• _How to complete this task_: Start at the top of the records and, please, print each line exactly through the line that contains "بی سیم دوخط", leaving out all pictures.

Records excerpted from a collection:
%%
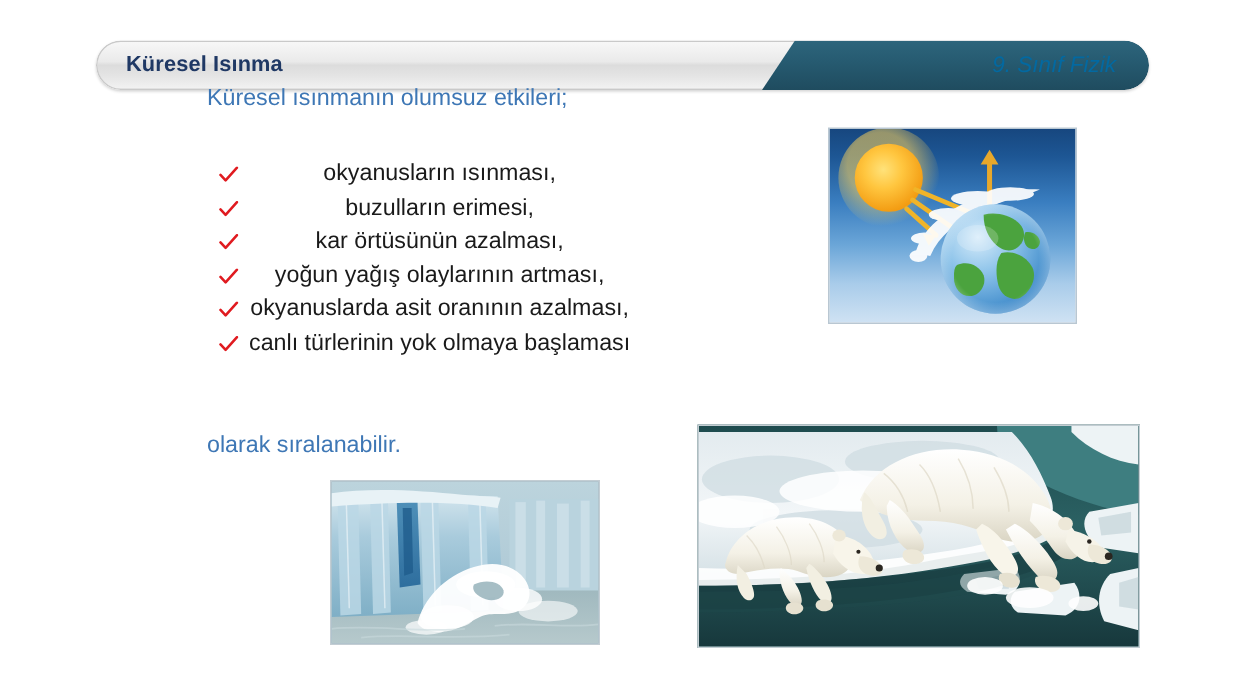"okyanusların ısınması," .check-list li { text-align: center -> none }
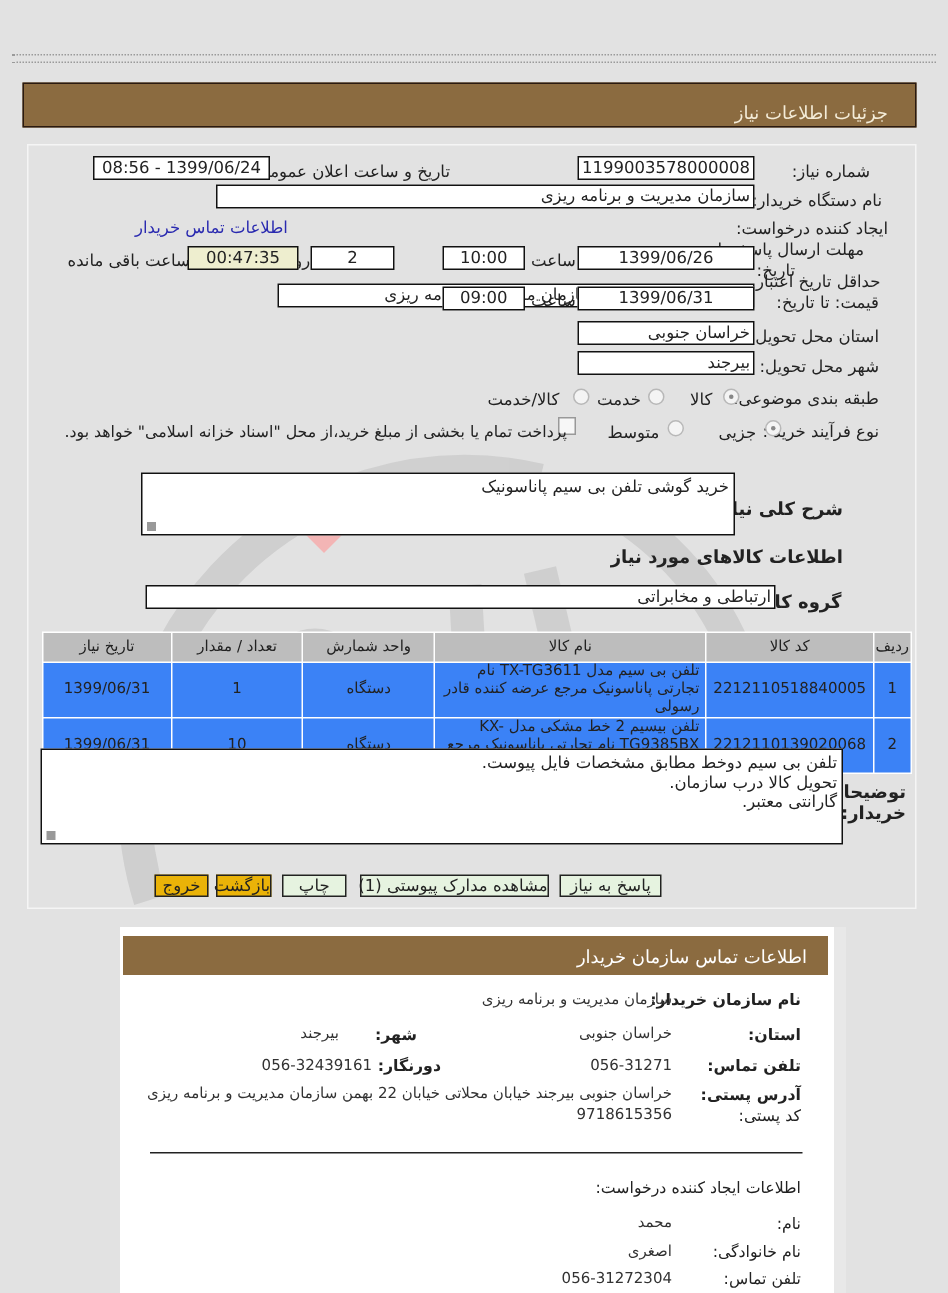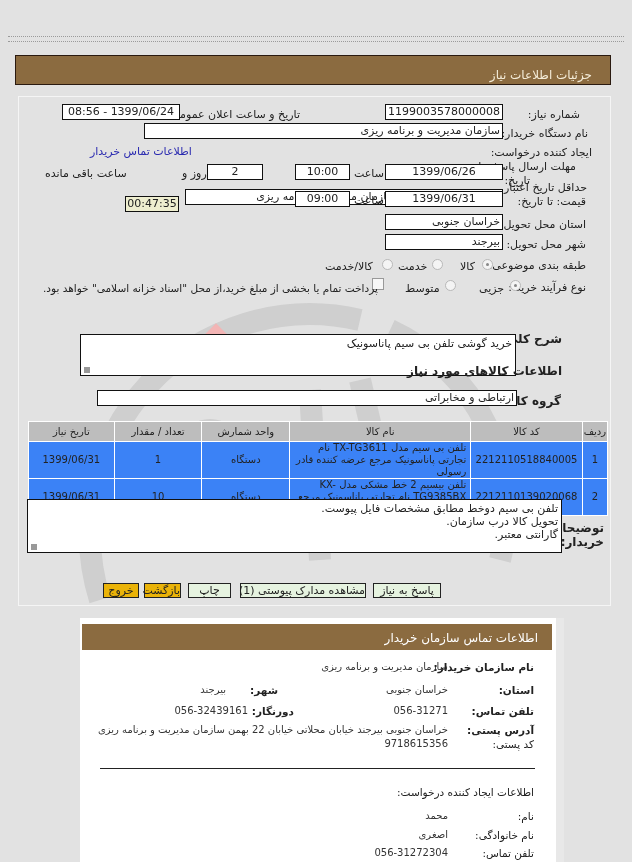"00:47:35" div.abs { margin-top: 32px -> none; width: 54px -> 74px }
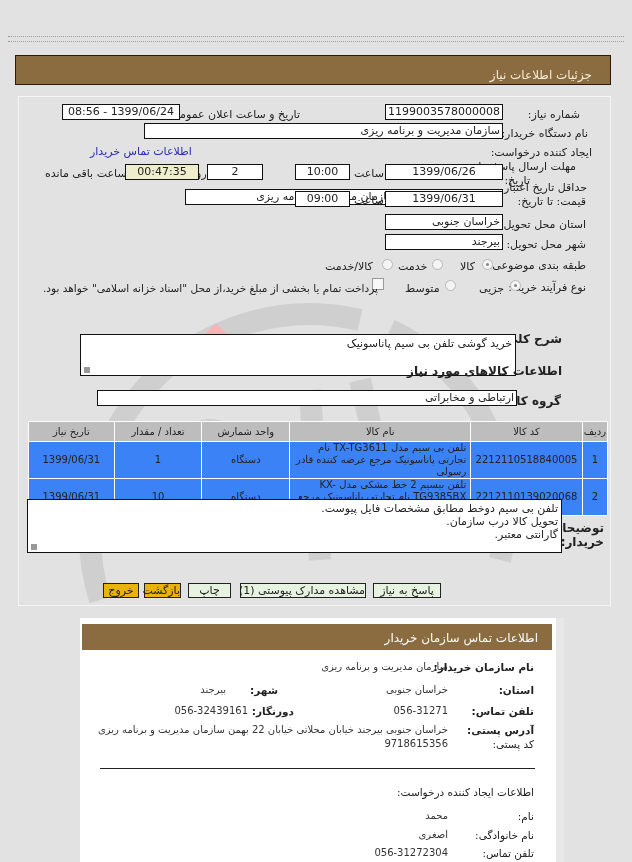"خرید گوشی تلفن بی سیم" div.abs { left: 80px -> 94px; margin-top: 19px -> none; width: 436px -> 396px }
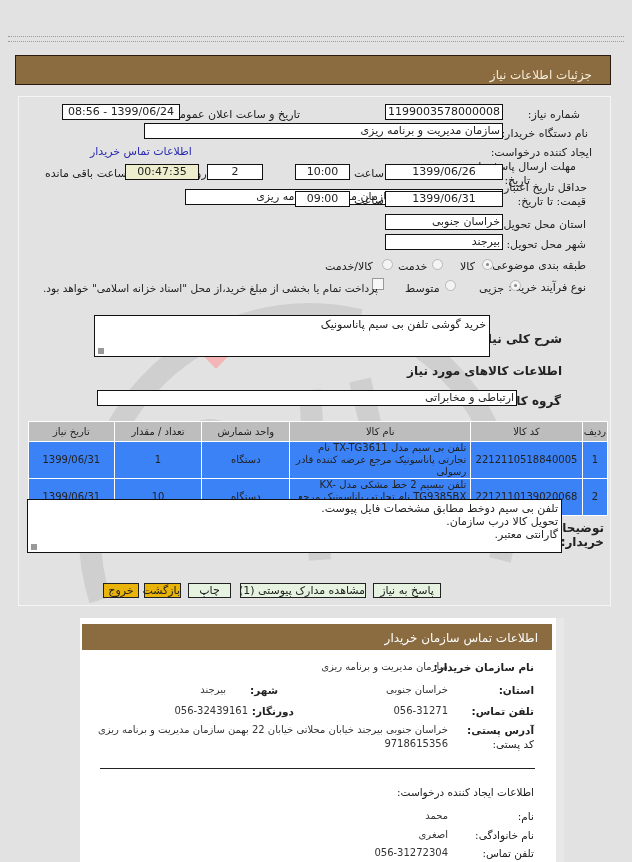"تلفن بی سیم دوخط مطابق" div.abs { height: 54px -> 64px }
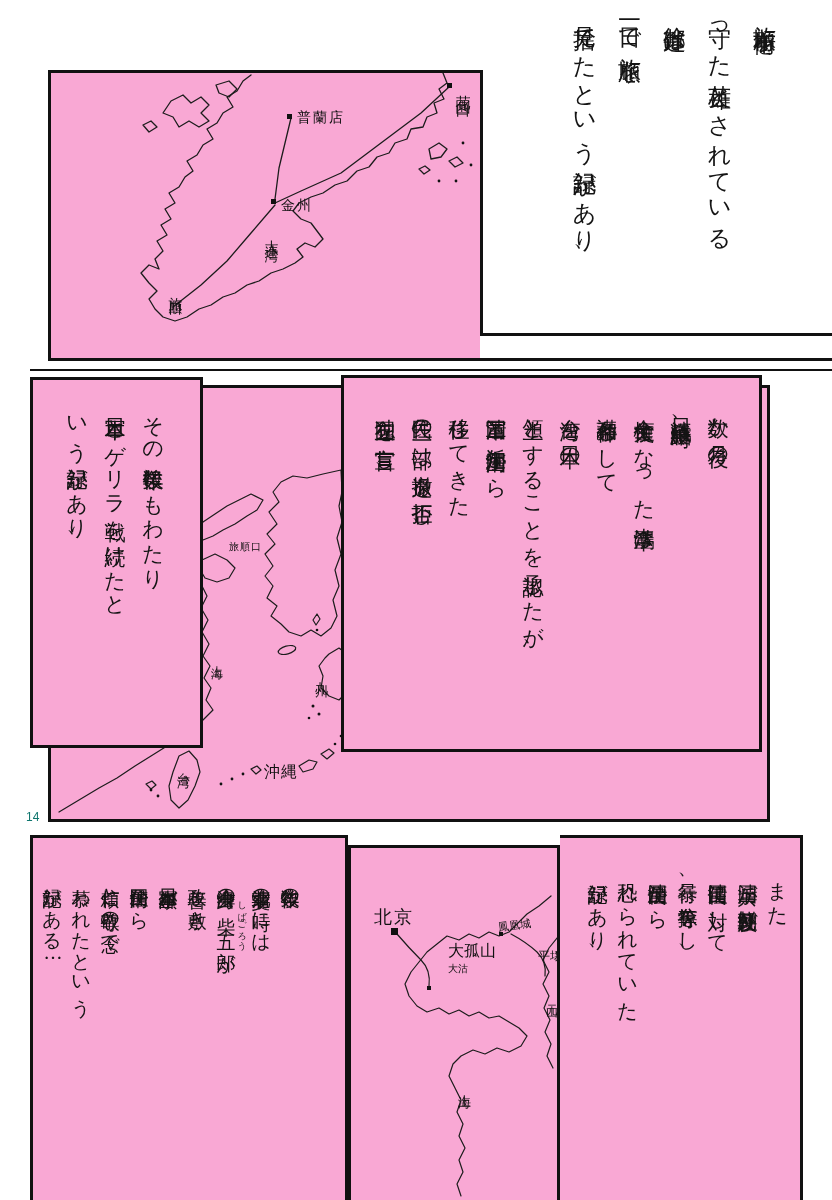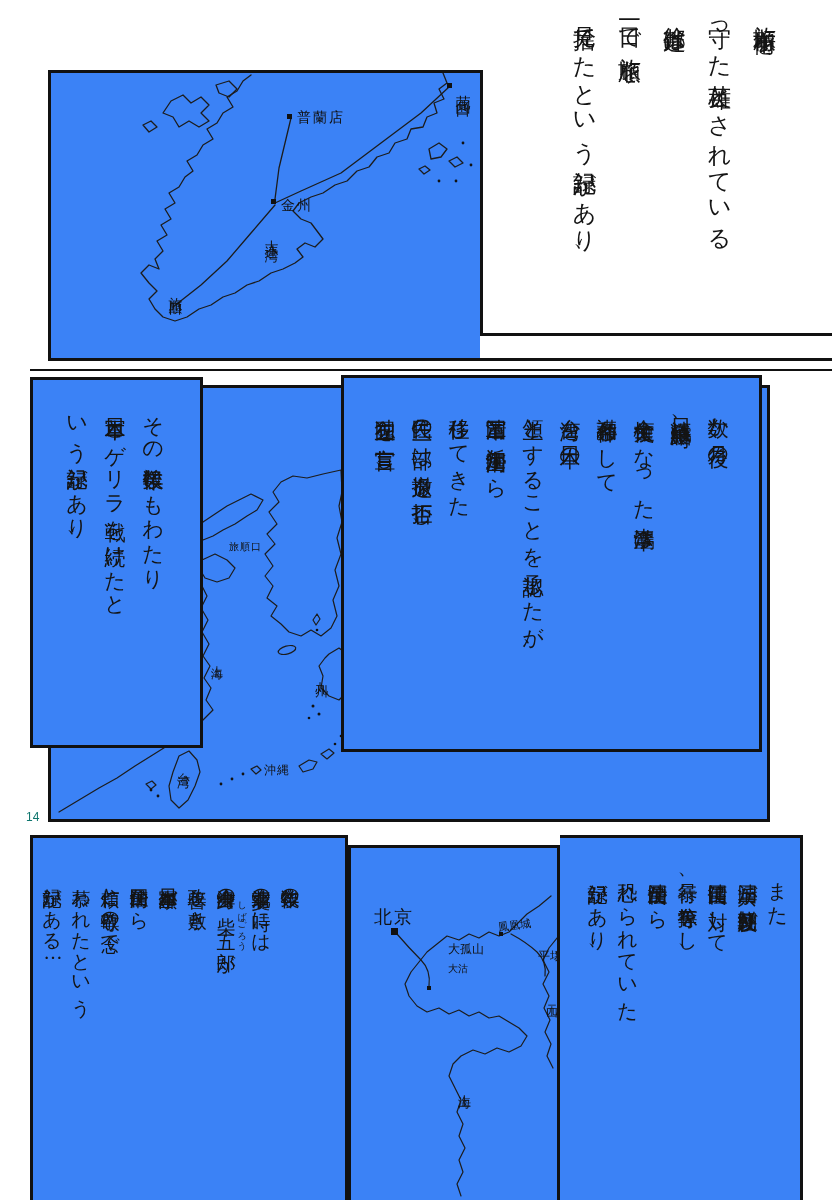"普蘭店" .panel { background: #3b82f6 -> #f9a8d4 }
%%
• _Result of the exercise_:
"okyanusların ısınması," .check-list li { text-align: center -> none }
"00:47:35" div.abs { margin-top: 32px -> none; width: 54px -> 74px }
"خرید گوشی تلفن بی سیم" div.abs { left: 80px -> 94px; margin-top: 19px -> none; width: 436px -> 396px }
"تلفن بی سیم دوخط مطابق" div.abs { height: 54px -> 64px }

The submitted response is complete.